> **Exercise prompt**
Once the images are set aside, write out the rest of the records exactly.

Saved data entries:
---

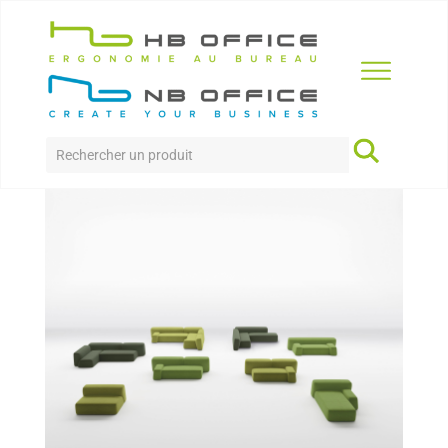
Accueil
>
Produits
>
Accueil
>
Suiseki
SUISEKI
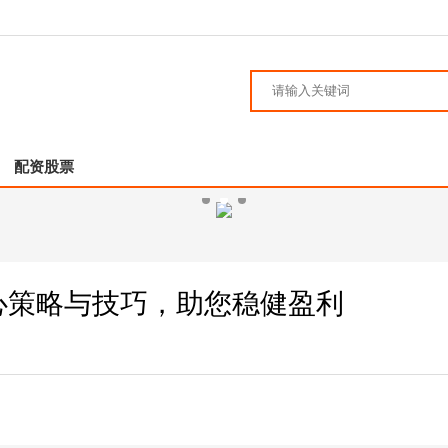
配资股票
心策略与技巧，助您稳健盈利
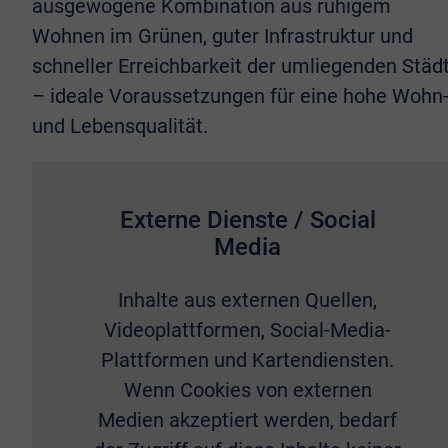
ausgewogene Kombination aus ruhigem
Wohnen im Grünen, guter Infrastruktur und
schneller Erreichbarkeit der umliegenden Städ
– ideale Voraussetzungen für eine hohe Wohn
und Lebensqualität.
Externe Dienste / Social
Media
Inhalte aus externen Quellen,
Videoplattformen, Social-Media-
Plattformen und Kartendiensten.
Wenn Cookies von externen
Medien akzeptiert werden, bedarf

---

> **Task output**
Accueil
>
Produits
>
Accueil
>
Suiseki
SUISEKI
配资股票
心策略与技巧，助您稳健盈利
ausgewogene Kombination aus ruhigem
Wohnen im Grünen, guter Infrastruktur und
schneller Erreichbarkeit der umliegenden Städ
– ideale Voraussetzungen für eine hohe Wohn
und Lebensqualität.
Externe Dienste / Social
Media
Inhalte aus externen Quellen,
Videoplattformen, Social-Media-
Plattformen und Kartendiensten.
Wenn Cookies von externen
Medien akzeptiert werden, bedarf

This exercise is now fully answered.